▸ **Exercise aim**
Exactly as written, output each of the lines below, with no images.

(Stored items)
↓
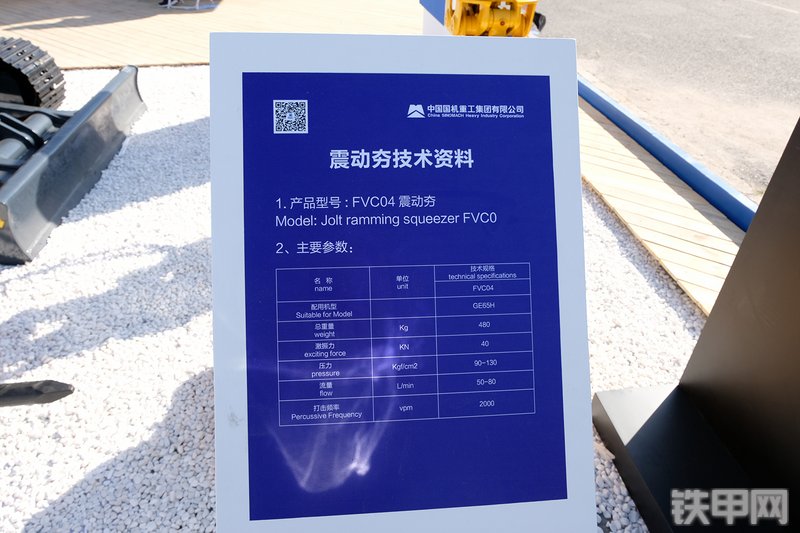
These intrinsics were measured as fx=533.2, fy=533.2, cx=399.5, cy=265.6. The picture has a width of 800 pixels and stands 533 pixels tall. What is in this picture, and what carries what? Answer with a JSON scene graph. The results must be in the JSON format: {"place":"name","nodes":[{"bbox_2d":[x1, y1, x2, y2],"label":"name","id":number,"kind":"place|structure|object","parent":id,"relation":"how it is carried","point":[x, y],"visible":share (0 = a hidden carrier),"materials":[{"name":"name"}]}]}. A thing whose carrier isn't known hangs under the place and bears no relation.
{"place":"outdoors","nodes":[
{"label":"outdoors","id":0,"kind":"place"},
{"bbox_2d":[0,0,425,69],"label":"wooden deck","id":1,"kind":"structure","parent":0,"point":[163,16],"materials":[{"name":"beige wood"}]},
{"bbox_2d":[160,0,218,9],"label":"metal stand","id":2,"kind":"object","parent":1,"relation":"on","point":[168,5],"visible":0.95,"materials":[{"name":"white"}]},
{"bbox_2d":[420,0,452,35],"label":"blue sign","id":3,"kind":"object","parent":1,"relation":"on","point":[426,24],"visible":0.21,"materials":[{"name":"blue"}]},
{"bbox_2d":[444,0,542,36],"label":"yellow machine","id":4,"kind":"object","parent":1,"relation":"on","point":[468,33],"visible":0.73,"materials":[{"name":"yellow metal"}]},
{"bbox_2d":[0,70,707,530],"label":"gravel bed","id":5,"kind":"structure","parent":0,"point":[180,73],"materials":[{"name":"white gravel"}]},
{"bbox_2d":[0,379,74,405],"label":"chisel","id":6,"kind":"object","parent":5,"relation":"on","point":[58,392],"visible":0.99,"materials":[{"name":"black metal"}]},
{"bbox_2d":[0,54,146,263],"label":"machine","id":7,"kind":"object","parent":5,"relation":"on","point":[54,146],"visible":0.98,"materials":[{"name":"grey metal"}]},
{"bbox_2d":[0,37,66,110],"label":"track","id":8,"kind":"object","parent":7,"relation":"attached to","point":[36,94],"visible":0.87,"materials":[{"name":"black rubber"}]},
{"bbox_2d":[207,29,604,532],"label":"information sign","id":9,"kind":"object","parent":5,"relation":"on","point":[581,246],"visible":0.99,"materials":[{"name":"blue"}]},
{"bbox_2d":[593,119,799,532],"label":"machine part","id":10,"kind":"object","parent":5,"relation":"on","point":[785,255],"visible":0.99,"materials":[{"name":"black metal"}]},
{"bbox_2d":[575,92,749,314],"label":"wooden walkway","id":11,"kind":"structure","parent":0,"point":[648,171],"materials":[{"name":"beige wood"}]},
{"bbox_2d":[539,0,799,200],"label":"asphalt road","id":12,"kind":"structure","parent":0,"point":[791,20],"materials":[{"name":"grey asphalt"}]},
{"label":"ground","id":13,"kind":"structure","parent":0},
{"bbox_2d":[580,78,758,229],"label":"curb","id":14,"kind":"structure","parent":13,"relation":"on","point":[666,149],"materials":[{"name":"blue paint"}]}
]}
↑
▸ **Task result**
These intrinsics were measured as fx=533.2, fy=533.2, cx=399.5, cy=265.6. The picture has a width of 800 pixels and stands 533 pixels tall. What is in this picture, and what carries what? Answer with a JSON scene graph. The results must be in the JSON format: {"place":"name","nodes":[{"bbox_2d":[x1, y1, x2, y2],"label":"name","id":number,"kind":"place|structure|object","parent":id,"relation":"how it is carried","point":[x, y],"visible":share (0 = a hidden carrier),"materials":[{"name":"name"}]}]}. A thing whose carrier isn't known hangs under the place and bears no relation.
{"place":"outdoors","nodes":[
{"label":"outdoors","id":0,"kind":"place"},
{"bbox_2d":[0,0,425,69],"label":"wooden deck","id":1,"kind":"structure","parent":0,"point":[163,16],"materials":[{"name":"beige wood"}]},
{"bbox_2d":[160,0,218,9],"label":"metal stand","id":2,"kind":"object","parent":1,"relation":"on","point":[168,5],"visible":0.95,"materials":[{"name":"white"}]},
{"bbox_2d":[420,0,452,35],"label":"blue sign","id":3,"kind":"object","parent":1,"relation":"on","point":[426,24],"visible":0.21,"materials":[{"name":"blue"}]},
{"bbox_2d":[444,0,542,36],"label":"yellow machine","id":4,"kind":"object","parent":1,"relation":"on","point":[468,33],"visible":0.73,"materials":[{"name":"yellow metal"}]},
{"bbox_2d":[0,70,707,530],"label":"gravel bed","id":5,"kind":"structure","parent":0,"point":[180,73],"materials":[{"name":"white gravel"}]},
{"bbox_2d":[0,379,74,405],"label":"chisel","id":6,"kind":"object","parent":5,"relation":"on","point":[58,392],"visible":0.99,"materials":[{"name":"black metal"}]},
{"bbox_2d":[0,54,146,263],"label":"machine","id":7,"kind":"object","parent":5,"relation":"on","point":[54,146],"visible":0.98,"materials":[{"name":"grey metal"}]},
{"bbox_2d":[0,37,66,110],"label":"track","id":8,"kind":"object","parent":7,"relation":"attached to","point":[36,94],"visible":0.87,"materials":[{"name":"black rubber"}]},
{"bbox_2d":[207,29,604,532],"label":"information sign","id":9,"kind":"object","parent":5,"relation":"on","point":[581,246],"visible":0.99,"materials":[{"name":"blue"}]},
{"bbox_2d":[593,119,799,532],"label":"machine part","id":10,"kind":"object","parent":5,"relation":"on","point":[785,255],"visible":0.99,"materials":[{"name":"black metal"}]},
{"bbox_2d":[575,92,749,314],"label":"wooden walkway","id":11,"kind":"structure","parent":0,"point":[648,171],"materials":[{"name":"beige wood"}]},
{"bbox_2d":[539,0,799,200],"label":"asphalt road","id":12,"kind":"structure","parent":0,"point":[791,20],"materials":[{"name":"grey asphalt"}]},
{"label":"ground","id":13,"kind":"structure","parent":0},
{"bbox_2d":[580,78,758,229],"label":"curb","id":14,"kind":"structure","parent":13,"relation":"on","point":[666,149],"materials":[{"name":"blue paint"}]}
]}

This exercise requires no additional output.